The current code works but I'm wondering is there any straightforward way to write a specialization.
I simplified the core requirements into the code below:
template<typename T, typename... Ts>
void func(int val, T arg, Ts... args) {
if (condition_hold<T>(val)) {
return;
} else {
return func<Ts...>(val, args...);
}
}
template<>
void func(int val) {
assert(false);
}
int main() {
func<int, double, float>(100);
return 0;
}
Basically the func is checking against every given type whether a condition hold for the input val. If all check failed I want to do something, like the assert here.
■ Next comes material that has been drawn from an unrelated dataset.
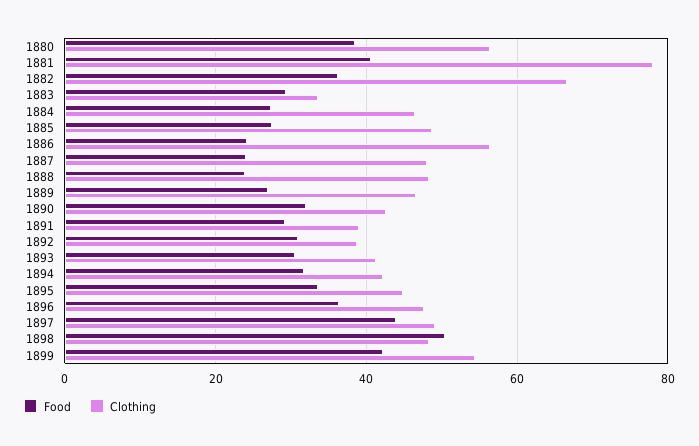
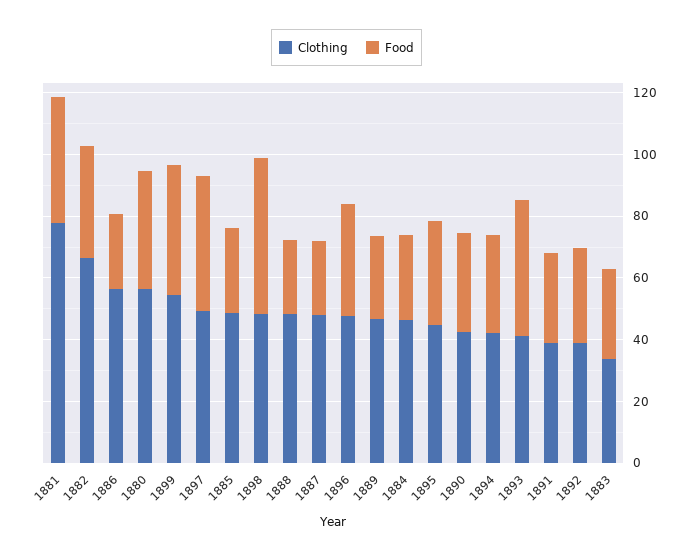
Food, 1893: 30 -> 45

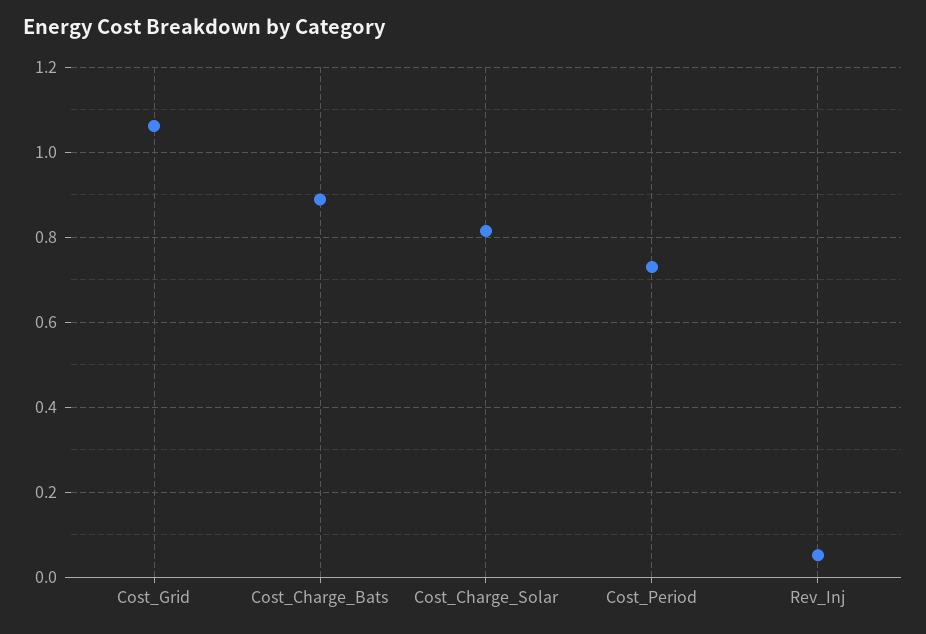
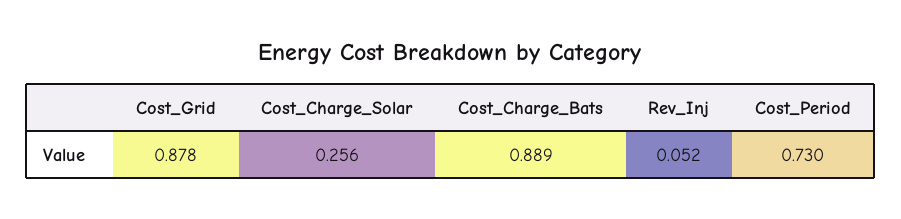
Cost_Grid: 1.06 -> 0.878
Cost_Charge_Solar: 0.82 -> 0.256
So I wrote a specialization takes empty argument, but this can't compile.
In C++17, you don't need to split parameter packs into head and tail in most cases. Thanks to fold expressions, many operations on packs become much easier.
// Some generic predicate.
template <typename T>
bool condition_hold(T) {
return true;
}
// Make this whatever you want.
void do_something_with(int);
template<typename... Ts>
auto func(int val, Ts... args) {
// Fold expression checks whether the condition is true for all
// elements of the parameter pack.
// Will be true if the parameter pack is empty.
if ((condition_hold(args) && ...))
do_something_with(val);
}
int main() {
// Ts type parameters are deduced to <float, float>.
func(100, 1.f, 2.f);
return 0;
}
To check whether the pack was empty and handle this case specially, you can do:
template<typename... Ts>
auto func(int val, Ts... args) {
if constexpr (sizeof...(Ts) == 0) {
// handle empty pack
}
else {
// handle non-empty pack
}
}
Your specialization couldn't have worked because func<> needs to take at least one parameter. A specialization such as
template<typename T>
void func<T>(int val);
Wouldn't be valid either, because it wold be a partial specialization which is only allowed for classes. However, if the base template only takes a pack, we can fully specialize it:
template<typename... Ts>
void func(int val, Ts... args);
template<>
void func<>(int val);